(Dataset records)

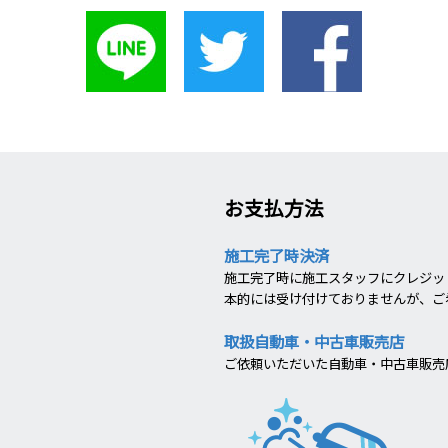
お支払方法
施工完了時決済
施工完了時に施工スタッフにクレジット
本的には受け付けておりませんが、ご
取扱自動車・中古車販売店
ご依頼いただいた自動車・中古車販売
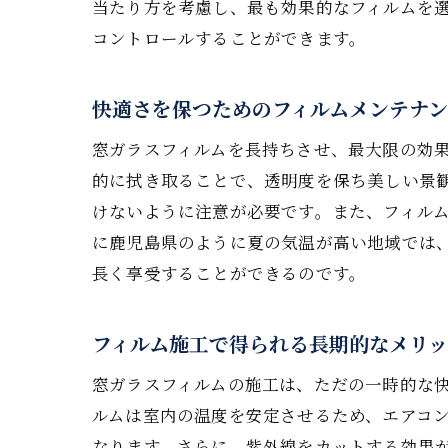
当たり方を考慮し、最も効果的なフィルムを
コントロールすることができます。
快適さを保つためのフィルムメンテナン
窓ガラスフィルムを長持ちさせ、最大限の効
的に拭き取ることで、透明度を保ち美しい景
けないように注意が必要です。また、フィル
に鹿児島県のように夏の気温が高い地域では
長く享受することができるのです。
フィルム施工で得られる長期的なメリ
窓ガラスフィルムの施工は、ただの一時的な
ルムは室内の温度を安定させるため、エアコ
なります。さらに、紫外線をカットする効果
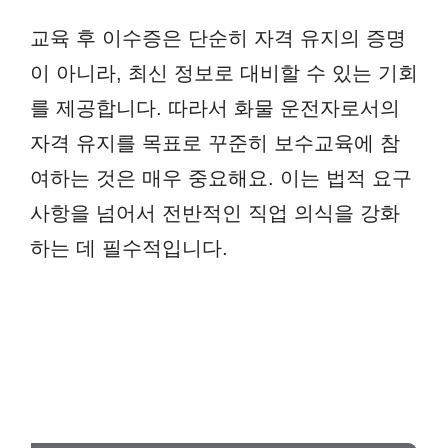
교육 후 이수증은 단순히 자격 유지의 증명
이 아니라, 최신 정보로 대비할 수 있는 기회
를 제공합니다. 따라서 화물 운전자로서의
자격 유지를 목표로 꾸준히 보수교육에 참
여하는 것은 매우 중요해요. 이는 법적 요구
사항을 넘어서 전반적인 직업 의식을 강화
하는 데 필수적입니다.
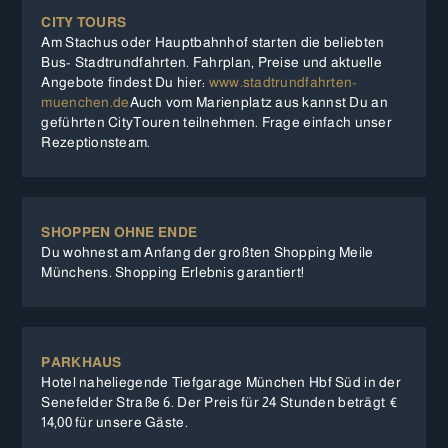
CITY TOURS
Am Stachus oder Hauptbahnhof starten die beliebten
Bus- Stadtrundfahrten. Fahrplan, Preise und aktuelle
Angebote findest Du hier:
www.stadtrundfahrten-
muenchen.de
Auch vom Marienplatz aus kannst Du an
geführten CityTouren teilnehmen. Frage einfach unser
Rezeptionsteam.
SHOPPEN OHNE ENDE
Du wohnest am Anfang der großten Shopping Meile
Münchens. Shopping Erlebnis garantiert!
PARKHAUS
Hotel naheliegende Tiefgarage München Hbf Süd in der
Senefelder Straße 6. Der Preis für 24 Stunden beträgt €
14,00 für unsere Gäste.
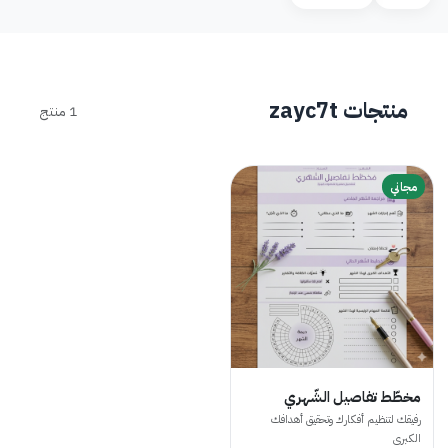
منتجات zayc7t
1 منتج
مجاني
مخطّط تفاصيل الشّهري
رفيقك لتنظيم أفكارك وتحقيق أهدافك
الكبرى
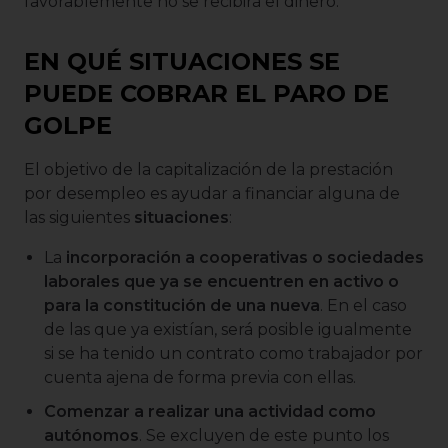
favorablemente no se recibirá el dinero.
EN QUÉ SITUACIONES SE
PUEDE COBRAR EL PARO DE
GOLPE
El objetivo de la capitalización de la prestación
por desempleo es ayudar a financiar alguna de
las siguientes
situaciones
:
La
incorporación a cooperativas o sociedades
laborales que ya se encuentren en activo o
para la constitución de una nueva
. En el caso
de las que ya existían, será posible igualmente
si se ha tenido un contrato como trabajador por
cuenta ajena de forma previa con ellas.
Comenzar a realizar una actividad como
autónomos
. Se excluyen de este punto los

(End Dataset records)

Report each line in the material that contains the word "como", copying the whole line.

si se ha tenido un contrato como trabajador por
Comenzar a realizar una actividad como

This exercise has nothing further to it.